I do test on iMX6 regularly.  Afraid I don't have any pre-v7 hardware to
check though.

Here's a report from you from an earlier submission that shows little/no
impact:

http://lists.infradead.org/pipermail/linux-arm-kernel/2014-June/267552.html

But admittedly vdsotest is just doing rudimentary microbenchmarking.

Running a lttng-ust workload that emits tracepoints as fast as possible
(lttng-ust calls clock_gettime and getcpu on every tracepoint), I see
about 1% degradation on iMX6.


>>> I count 18 dts* files that have "arm,armv7-timer", including platforms with
>>> Krait, Exynos, and Tegra processors.
>>
>> Yup.
> 
> That's not the full story.  Almost every ARM to date has not had an
> architected timer.  Architected timers are a recent addition - as
> pointed out, a Cortex A7/A12/A15 invention.  Most of the platforms I
> see are Cortex A9 which doesn't have any architected timers.
> 
> Yes, it may be fun to work on new hardware and make that perform
> much better than previous, but we should not loose sight that there
> is older hardware out there, and we shouldn't unnecessarily penalise
> it when adding new features.

Agreed, of course, and I'll include more detailed results from systems
without the architected timer in future submissions.

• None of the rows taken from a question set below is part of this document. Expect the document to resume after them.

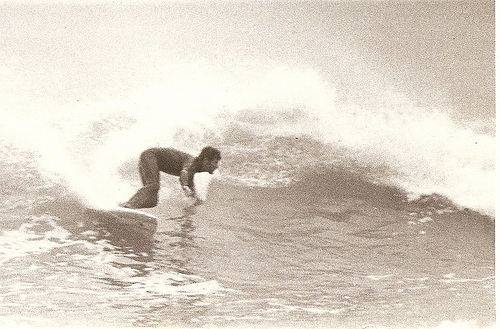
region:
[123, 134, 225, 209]
man surfing a wave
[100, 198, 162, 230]
surfboard man is on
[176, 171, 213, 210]
man's arm in the water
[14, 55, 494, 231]
wave surfer is riding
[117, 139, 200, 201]
dark colored wetsuit of surfer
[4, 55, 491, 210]
white foam of the wave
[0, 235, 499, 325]
calm area in front of wave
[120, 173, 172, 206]
legs of surfer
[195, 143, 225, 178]
face of surfer looking away from camera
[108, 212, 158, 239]
bottom of surfboard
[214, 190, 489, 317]
The water is brown.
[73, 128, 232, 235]
He is surfing.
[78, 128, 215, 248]
He is on a surf board.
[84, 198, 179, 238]
The surf board is white.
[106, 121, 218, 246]
He is leaning in.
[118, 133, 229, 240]
He is in the water.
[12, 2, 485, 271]
The wave is large.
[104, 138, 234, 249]
He is wearing a wet suit.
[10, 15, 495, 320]
He is in the ocean.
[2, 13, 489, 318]
He is surfing alone.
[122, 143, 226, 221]
a man on a surfboard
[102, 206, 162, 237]
the nose of a surfboard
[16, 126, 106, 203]
a surfboard shooting water off of it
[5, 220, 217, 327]
white foam on calm water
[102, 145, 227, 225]
a man surfing a wave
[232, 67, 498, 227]
a white crashing wave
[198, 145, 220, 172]
the head of a man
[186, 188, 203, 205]
a man's hand in water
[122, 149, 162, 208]
legs of a surfer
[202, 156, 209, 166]
the ear of a man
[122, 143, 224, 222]
a man leaning on a surfboard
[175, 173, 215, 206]
a man's hand in water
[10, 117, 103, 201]
water shot off of a surfboard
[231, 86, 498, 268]
white waves crashing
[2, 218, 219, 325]
foam on calm water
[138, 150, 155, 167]
a man's butt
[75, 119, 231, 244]
man of surf board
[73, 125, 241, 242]
man surfing the waves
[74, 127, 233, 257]
man on white surfboard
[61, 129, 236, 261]
surfer dragging hand in water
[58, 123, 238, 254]
surfer with dark hair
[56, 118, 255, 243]
surfer with long pants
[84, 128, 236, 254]
surfer with long sleeved shirt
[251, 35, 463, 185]
ocean spray from waves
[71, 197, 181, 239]
light colored surf board in water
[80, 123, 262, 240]
dark haired man in ocean on surfboard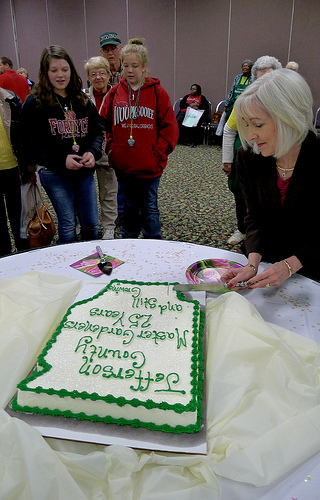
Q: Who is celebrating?
A: Jefferson County Master Gardeners.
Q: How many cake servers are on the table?
A: 1.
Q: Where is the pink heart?
A: On the girl to the left.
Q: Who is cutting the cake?
A: Woman on the right.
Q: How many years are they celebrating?
A: 25.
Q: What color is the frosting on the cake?
A: Green and white.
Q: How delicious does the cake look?
A: Very delicious.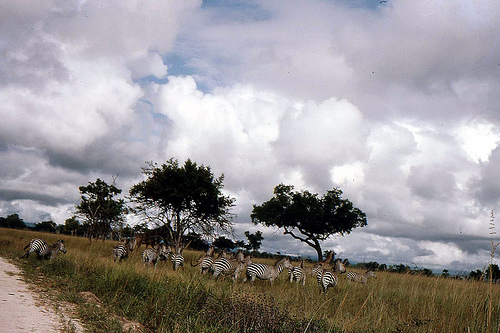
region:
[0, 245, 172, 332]
white dusty dirt road near grassy field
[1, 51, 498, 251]
long row of thick white fluffy clouds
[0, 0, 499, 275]
blue and white sky filled with thick white fluffy clouds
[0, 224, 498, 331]
large grassy field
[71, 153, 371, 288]
dark green trees in large grassy field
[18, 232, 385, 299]
large group of black and white striped zebras walking through a large grassy field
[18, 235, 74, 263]
black and white zebra running into large grassy field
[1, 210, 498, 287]
row of dark green trees bordering large grassy field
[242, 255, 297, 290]
black and white striped zebra standing in tall grass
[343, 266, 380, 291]
black and white striped zebra standing in tall grass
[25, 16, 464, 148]
this is the sky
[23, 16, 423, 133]
the sky is full of clouds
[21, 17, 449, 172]
the clouds are big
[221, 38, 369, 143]
the clouds are white in color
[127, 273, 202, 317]
this is the grass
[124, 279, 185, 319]
the grass is green in color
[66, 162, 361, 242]
these are some trees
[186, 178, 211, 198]
the leaves are green in color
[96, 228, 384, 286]
these are some zebras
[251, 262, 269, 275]
the fur is black and white in color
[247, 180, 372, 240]
the green tree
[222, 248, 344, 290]
zebras in a field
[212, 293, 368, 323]
the grass is tall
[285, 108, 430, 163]
the clouds are white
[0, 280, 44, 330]
the road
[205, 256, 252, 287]
the zebras are black and white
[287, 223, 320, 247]
a tree branch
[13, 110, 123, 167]
the cloud is grey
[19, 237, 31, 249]
a zebras tail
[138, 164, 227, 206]
the leaves are green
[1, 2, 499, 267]
thick white clouds in the sky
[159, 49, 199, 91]
patch of blue sky poking through the clouds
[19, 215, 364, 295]
a herd of zebras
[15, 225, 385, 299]
zebras standing on the grasss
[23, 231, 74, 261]
black and white zebra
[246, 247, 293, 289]
side profile of a zebra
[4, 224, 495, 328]
tall grass on the ground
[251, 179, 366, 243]
dark tree top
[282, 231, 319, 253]
long branch sticking out of the tree trunk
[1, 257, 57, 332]
dirt alongside the field of grass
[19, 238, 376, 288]
the herd of zebras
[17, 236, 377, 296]
the animals in the tall grass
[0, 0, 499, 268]
the thick clouds in the sky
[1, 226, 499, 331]
the tall grass on the ground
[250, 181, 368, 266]
the tree near the zebras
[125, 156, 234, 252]
the tree near the zebras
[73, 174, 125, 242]
the tree near the zebras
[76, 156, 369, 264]
the trees near the zebras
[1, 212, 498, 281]
the trees in the distance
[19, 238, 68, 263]
the zebra walking into the tall grass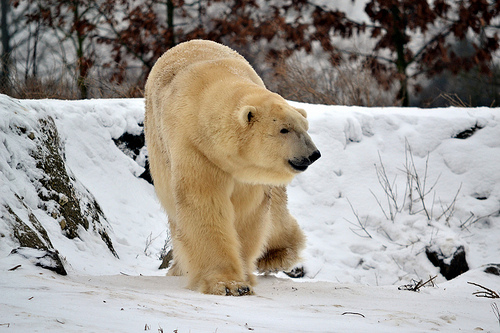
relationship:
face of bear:
[268, 109, 320, 169] [143, 38, 321, 296]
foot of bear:
[191, 259, 263, 304] [115, 50, 387, 281]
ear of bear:
[238, 105, 258, 129] [143, 38, 321, 296]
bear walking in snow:
[143, 38, 321, 296] [2, 72, 499, 329]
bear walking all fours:
[143, 38, 321, 296] [155, 184, 325, 274]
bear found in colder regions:
[106, 18, 421, 325] [340, 39, 491, 175]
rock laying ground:
[394, 237, 482, 302] [335, 243, 474, 331]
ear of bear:
[238, 105, 258, 129] [145, 44, 311, 301]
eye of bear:
[278, 126, 294, 139] [144, 52, 304, 287]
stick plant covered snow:
[341, 153, 491, 311] [323, 134, 499, 316]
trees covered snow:
[0, 0, 497, 106] [332, 122, 448, 175]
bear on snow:
[143, 38, 321, 296] [384, 96, 497, 223]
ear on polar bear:
[236, 103, 256, 137] [145, 43, 282, 270]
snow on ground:
[346, 155, 434, 244] [85, 257, 303, 332]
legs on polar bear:
[168, 186, 258, 284] [145, 43, 282, 270]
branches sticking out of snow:
[341, 153, 475, 263] [341, 130, 475, 268]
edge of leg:
[194, 283, 250, 293] [171, 153, 251, 296]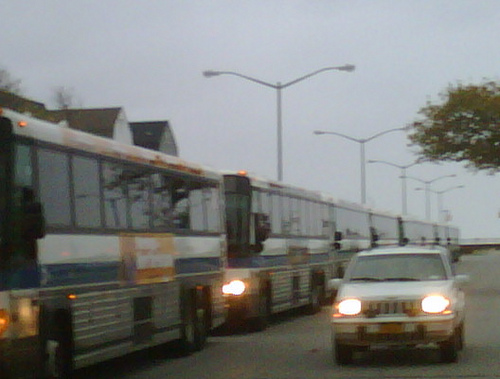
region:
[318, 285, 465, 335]
The vehicle's headlights are on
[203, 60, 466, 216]
A row of streetlights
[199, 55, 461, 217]
The streetlights are not turned on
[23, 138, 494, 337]
Eight buses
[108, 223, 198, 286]
An ad on the side of the bus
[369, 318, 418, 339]
A yellow license plate on the white vehicle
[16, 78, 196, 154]
Homes on the other side of the buses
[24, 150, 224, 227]
Windows along the side of the bus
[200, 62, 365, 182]
THIS IS A LIGHT POLE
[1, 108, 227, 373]
THIS IS A BUS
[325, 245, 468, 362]
THIS IS A WHITE TRUCK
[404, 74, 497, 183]
THIS IS A GREEN TREE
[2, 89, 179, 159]
THESE ARE THREE BUILDINGS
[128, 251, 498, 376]
THIS IS A SIDEWALK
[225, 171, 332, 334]
THIS IS A SECOND BUS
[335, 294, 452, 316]
THESE ARE THE HEADLIGHTS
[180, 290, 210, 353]
THIS IS A TIRE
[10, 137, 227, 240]
THESE ARE THE WINDOWS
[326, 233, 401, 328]
white car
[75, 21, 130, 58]
white clouds in blue sky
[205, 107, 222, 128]
white clouds in blue sky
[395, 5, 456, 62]
white clouds in blue sky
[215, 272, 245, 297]
bus light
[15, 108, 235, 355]
white and gray passenger bus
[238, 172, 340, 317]
white and gray passenger bus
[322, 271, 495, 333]
the headlights of a car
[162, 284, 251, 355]
the wheels of a bus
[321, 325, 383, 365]
the wheels of a car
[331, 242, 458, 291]
the winshield of a car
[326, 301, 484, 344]
the bumper of a car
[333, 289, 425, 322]
the grill of a car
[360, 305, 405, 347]
the license plate of a car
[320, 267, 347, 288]
the mirror of a car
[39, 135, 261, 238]
the windows on a bus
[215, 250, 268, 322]
the head light on a bus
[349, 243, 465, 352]
white car on road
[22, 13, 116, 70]
white clouds in blue sky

> What we /need/ to know is what the effect providing a VDSO in an
> environment without an architected timer (so using the VDSO fallback
> functions calling the syscalls) and having glibc use it is compared
> to the current situation where there is no VDSO for glibc to use.
> 
> If you can show that there's no difference, then I'm happy to go with
> always providing the VDSO.  If there's a detrimental effect (which I
> suspect there may be, since we now have to have glibc test to see if
> the VDSO is there, jump to the VDSO, the VDSO then tests whether we
> have an architected timer, and then we finally get to issue the
> syscall), then we must avoid providing the VDSO on systems which have
> no architected timer.

One point I would like to raise is that the VDSO provides (or could be
made to provide) acceleration for APIs that are unrelated to the
architected timer:

- clock_gettime with CLOCK_REALTIME_COARSE and CLOCK_MONOTONIC_COARSE.
This is currently included.

- getcpu, which I had planned on submitting later.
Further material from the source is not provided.